Zunächst einmal ist hier zu erwähnen, dass es sich dabei um eine Ankündigung aus dem Jahre 2013 handelt. Alle Befürchtungen sind längst überholt! Seitdem hat die Privatisierung von Trinkwasser keine Relevanz mehr für uns. Die EU-Kommission hat ihre Pläne für eine europaweite Ausschreibung der Wasserversorgung von Stadtwerken aufgegeben. Es wird also bis auf Weiteres keine Privatisierung von Wasserwerken in Deutschland geben.

Brüssel ging es in erster Linie gar nicht darum die Trinkwasserversorgung zu privatisieren. Vielmehr solle es in der EU auf den Märkten Wettbewerb geben, was nur dann möglich ist, wenn es keine staatlichen Monopole gibt, sondern auf einem freien Markt öffentliche Ausschreibungen möglich sind.

Aber es ist ja nicht so, dass der Bundestag diesbezüglich kein Mitspracherecht hat. Im Nachhinein ist es gelungen, dass die Privatisierung nun endgültig vom Tisch ist. Also, bloß keine Sorgen mehr machen!

Und gilt das nicht ebenso für andere Staaten? Sollte nicht individuell entschieden werden?
Für andere Staaten kann ich nicht sprechen. Deutschland ist mit seinem System der kommunalen Selbstverwaltung einzigartig. Die Kommunen haben das in Art. 28 II GG verfassungsrechtlich verankerte Recht einen Großteil ihrer Aufgaben selbst wahrzunehmen. Die Wasserwerke sind ein Teil davon.

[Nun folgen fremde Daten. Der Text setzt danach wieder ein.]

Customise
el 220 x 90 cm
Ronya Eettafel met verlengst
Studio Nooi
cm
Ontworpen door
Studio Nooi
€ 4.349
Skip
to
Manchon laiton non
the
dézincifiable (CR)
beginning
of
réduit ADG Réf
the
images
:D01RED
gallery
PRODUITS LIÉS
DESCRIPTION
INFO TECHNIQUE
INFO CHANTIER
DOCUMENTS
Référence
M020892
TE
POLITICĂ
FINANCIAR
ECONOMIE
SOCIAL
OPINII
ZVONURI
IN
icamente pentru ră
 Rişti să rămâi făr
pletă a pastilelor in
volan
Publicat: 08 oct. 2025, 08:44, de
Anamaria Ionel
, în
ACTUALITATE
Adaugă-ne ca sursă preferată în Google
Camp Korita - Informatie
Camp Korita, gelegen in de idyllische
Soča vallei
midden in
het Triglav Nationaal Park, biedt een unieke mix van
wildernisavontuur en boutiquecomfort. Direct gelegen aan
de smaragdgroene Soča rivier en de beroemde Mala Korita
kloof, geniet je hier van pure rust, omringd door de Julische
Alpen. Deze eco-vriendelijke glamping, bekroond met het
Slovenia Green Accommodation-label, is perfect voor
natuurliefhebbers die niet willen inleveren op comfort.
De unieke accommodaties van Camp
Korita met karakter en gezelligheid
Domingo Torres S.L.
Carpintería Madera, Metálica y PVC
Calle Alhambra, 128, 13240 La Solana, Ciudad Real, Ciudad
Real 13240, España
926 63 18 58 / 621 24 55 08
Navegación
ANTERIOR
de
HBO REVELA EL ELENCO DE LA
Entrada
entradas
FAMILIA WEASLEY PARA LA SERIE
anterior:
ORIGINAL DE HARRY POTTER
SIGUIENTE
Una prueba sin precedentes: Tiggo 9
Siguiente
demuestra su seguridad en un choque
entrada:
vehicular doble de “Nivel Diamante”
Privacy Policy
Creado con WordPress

Wie es diesbezüglich in anderen Ländern aussieht, kann ich nicht sagen. Jedenfalls ist die kommunale Selbstverwaltung in Deutschland unangreifbar. Das sollte uns alle beruhigen.

Ist es möglich durch eine Ergänzung des Grundgesetzes der Bundesrepublik Deutschland die Privatisierung der Trinkwasserversorgung zu verhindern?
Grundsätzlich ist es mit einer 2/3 Mehrheit im Bundestag möglich, das Grundgesetz zu ändern, da auf den ersten Blick kein Widerspruch mit diesem ersichtlich ist. Das Grundgesetz schützt zwar in Art. 14 das bereits bestehende Eigentum vor Enteignung. Aber eine Privatisierung gar nicht erst entstehen zu lassen, steht dem nicht entgegen.

Länder wie die Niederlande und Italien haben es vorgemacht: In den Niederlanden wurde 2000 die Privatisierung des Trinkwassers per Gesetz verboten und in Italien erfolgte das Verbot durch das Verfassungsgericht.

In Deutschland erfordert eine Ergänzung des Grundgesetzes jedoch

einen langwierigen und komplizierten Akt der Gesetzgebung. Das ist das einzige, dessen man sich bewusst sein muss, dass es nicht von heute auf morgen geht. Aber hinsichtlich meiner weiter oben gemachten Ausführungen besteht keine Gefahr einer Privatisierung, es sei denn die Kommunen wollen es selbst so, aber das ist tatsächlich Sache der Kommunen und ihrer Einwohnerschaft.

Führen private Beteiligungen an kommunalen Eigengesellschaften automatisch zur Ausschreibungspflicht im Falle einer Neuvergabe der Konzession?
Eine Ausschreibepflicht besteht dann, wenn das kommunale Unternehmen neben der eigenen auch andere Kommunen beliefert und dadurch die Stellung eines wirtschaftlichen Unternehmens einnimmt, welches am Markt aktiv ist. Denn in diesen Fällen ist es nicht mehr durch den Heimatmarkt geschützt.

Die Wasserversorgung müsste dann nur noch in solchen Fällen ausgeschrieben werden, in denen das kommunale Unternehmen weniger als 80 Prozent seiner Wasserdienstleistungen für die Gebietskörperschaft erbringt.

Gibt es die Option einer Tariftreue-Klausel?
Die Frage nach einer Tariftreue-Klausel stellt sich gar nicht. Tariftreue-Klauseln sind nur dann von Belang, wenn private Unternehmen Aufträge aus öffentlichen Ausschreibungen wahrnehmen. Durch diese Klauseln wird sichergestellt, dass die Arbeitnehmer nach den geltenden Tarifen bezahlt werden. Da es aber eine solche Situation in Deutschland im Rahmen der Trinkwasserversorgung nicht gibt, muss es auch keine Option für eine Tariftreue-Klausel geben.